Re: [PATCH v2 0/6] Improve visibility of writeback

From: Tejun Heo
Date: Wed Apr 03 2024 - 15:21:50 EST


Hello,

On Wed, Apr 03, 2024 at 03:06:56PM -0400, Kent Overstreet wrote:
..
> That's how it should be if you just make a point of making your internal
> state easy to view and introspect, but when I'm debugging issues that
> run into the wider block layer, or memory reclaim, we often hit a wall.

Try drgn:

https://drgn.readthedocs.io/en/latest/

I've been adding drgn scripts under tools/ directory for introspection.
They're easy to write, deploy and ask users to run.

> Writeback throttling was buggy for _months_, no visibility or
> introspection or concerns for debugging, and that's a small chunk of
> code. io_uring - had to disable it. I _still_ have people bringing
> issues to me that are clearly memory reclaim related but I don't have
> the tools.
>
> It's not like any of this code exports much in the way of useful
> tracepoints either, but tracepoints often just aren't what you want;
> what you want just to be able to see internal state (_without_ having to
> use a debugger, because that's completely impractical outside highly
> controlled environments) - and tracing is also never the first thing you
> want to reach for when you have a user asking you "hey, this thing went
> wonky, what's it doing?" - tracing automatically turns it into a multi
> step process of decide what you want to look at, run the workload more
> to collect data, iterate.
>
> Think more about "what would make code easier to debug" and less about
> "how do I shove this round peg through the square tracing/BPF slot".
> There's _way_ more we could be doing that would just make our lives
> easier.

Maybe it'd help classifying visibility into the the following categories:

1. Current state introspection.
2. Dynamic behavior tracing.
3. Accumluative behavior profiling.

drgn is great for #1. Tracing and BPF stuff is great for #2 especially when
things get complicated. #3 is the trickest. Static stuff is useful in a lot
of cases but BPF can also be useful in other cases.

I agree that it's all about using the right tool for the problem.

--
tejun

=-=-=

TASKS TO PERFORM:
a – In the writeback reply, which tool does Tejun Heo call great for current state introspection?
b – Please return the stretch of the writeback reply from "3. Accumluative behavior" through "for the problem.".

=-=-=

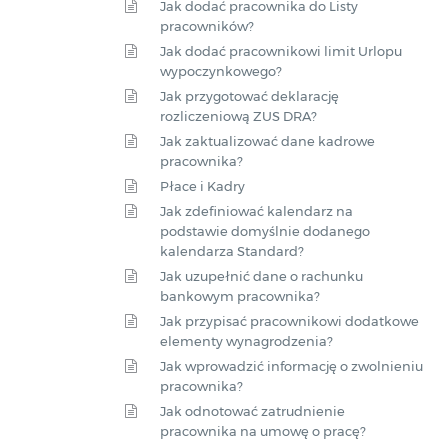
Jak dodać pracownika do Listy
pracowników?
Jak dodać pracownikowi limit Urlopu
wypoczynkowego?
Jak przygotować deklarację
rozliczeniową ZUS DRA?
Jak zaktualizować dane kadrowe
pracownika?
Płace i Kadry
Jak zdefiniować kalendarz na
podstawie domyślnie dodanego
kalendarza Standard?
Jak uzupełnić dane o rachunku
bankowym pracownika?
Jak przypisać pracownikowi dodatkowe
elementy wynagrodzenia?
Jak wprowadzić informację o zwolnieniu
pracownika?
Jak odnotować zatrudnienie
pracownika na umowę o pracę?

=-=-=

ANSWER SET:
a – drgn

b –
3. Accumluative behavior profiling.

drgn is great for #1. Tracing and BPF stuff is great for #2 especially when
things get complicated. #3 is the trickest. Static stuff is useful in a lot
of cases but BPF can also be useful in other cases.

I agree that it's all about using the right tool for the problem.